Collected data:

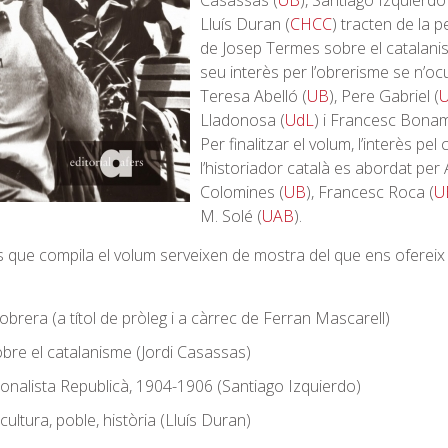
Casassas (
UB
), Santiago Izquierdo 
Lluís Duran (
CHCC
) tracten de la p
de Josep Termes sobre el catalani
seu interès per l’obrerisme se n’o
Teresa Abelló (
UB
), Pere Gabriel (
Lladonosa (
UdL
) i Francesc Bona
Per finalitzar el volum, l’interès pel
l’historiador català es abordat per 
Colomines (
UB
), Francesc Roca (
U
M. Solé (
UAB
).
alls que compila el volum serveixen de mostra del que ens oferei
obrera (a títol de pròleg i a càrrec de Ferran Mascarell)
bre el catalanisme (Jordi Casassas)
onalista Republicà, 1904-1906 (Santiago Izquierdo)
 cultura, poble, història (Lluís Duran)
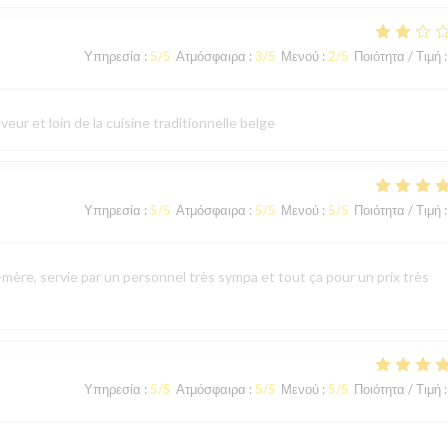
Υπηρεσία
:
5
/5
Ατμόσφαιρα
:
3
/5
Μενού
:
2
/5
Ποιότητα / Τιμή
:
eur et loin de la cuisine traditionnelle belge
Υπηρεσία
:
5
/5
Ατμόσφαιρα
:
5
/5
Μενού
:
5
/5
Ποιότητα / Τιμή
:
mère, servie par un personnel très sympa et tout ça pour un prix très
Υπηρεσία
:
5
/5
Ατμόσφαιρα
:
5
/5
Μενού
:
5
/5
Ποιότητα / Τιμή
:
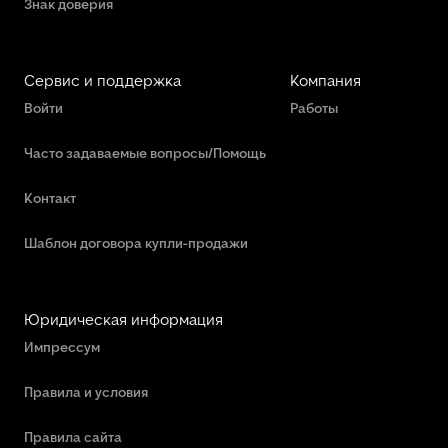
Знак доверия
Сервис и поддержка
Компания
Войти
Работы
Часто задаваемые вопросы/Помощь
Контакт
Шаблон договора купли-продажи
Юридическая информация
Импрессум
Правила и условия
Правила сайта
--
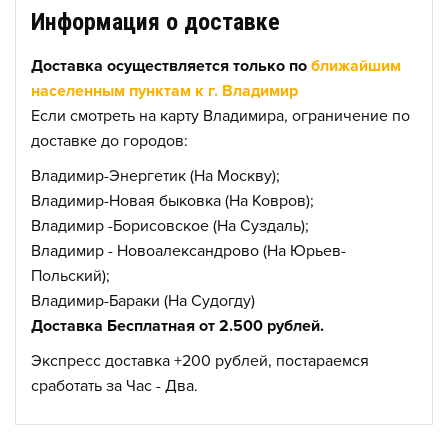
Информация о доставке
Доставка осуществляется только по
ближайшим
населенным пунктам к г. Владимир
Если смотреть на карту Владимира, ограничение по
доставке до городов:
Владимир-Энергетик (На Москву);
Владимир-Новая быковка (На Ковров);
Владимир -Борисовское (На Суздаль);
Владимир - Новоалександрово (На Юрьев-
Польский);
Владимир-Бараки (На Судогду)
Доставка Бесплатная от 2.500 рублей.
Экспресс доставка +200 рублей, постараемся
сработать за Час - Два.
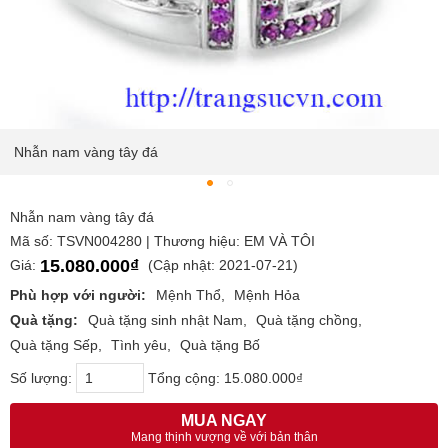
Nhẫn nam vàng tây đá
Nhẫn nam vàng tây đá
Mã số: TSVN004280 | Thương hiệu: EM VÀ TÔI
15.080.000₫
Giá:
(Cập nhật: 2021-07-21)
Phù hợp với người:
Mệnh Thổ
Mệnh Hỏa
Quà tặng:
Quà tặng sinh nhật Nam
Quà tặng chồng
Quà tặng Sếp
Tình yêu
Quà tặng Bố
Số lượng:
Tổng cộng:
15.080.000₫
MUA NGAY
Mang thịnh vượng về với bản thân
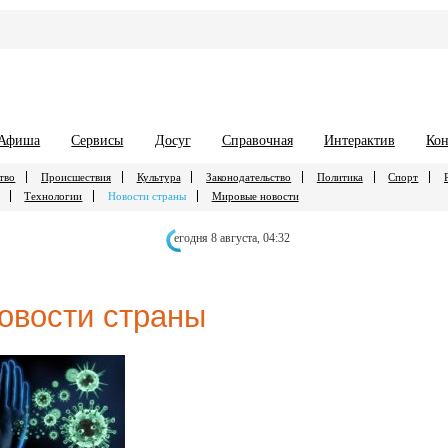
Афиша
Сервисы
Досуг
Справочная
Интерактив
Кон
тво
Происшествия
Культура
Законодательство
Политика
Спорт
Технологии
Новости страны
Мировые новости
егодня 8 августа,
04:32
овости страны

• **Assigned task**:
Find every line in the data above that contains the string "доставке", treating uppercase and lowercase as different, and copy each of those lines.

• **Response to the exercise**:
Информация о доставке
доставке до городов:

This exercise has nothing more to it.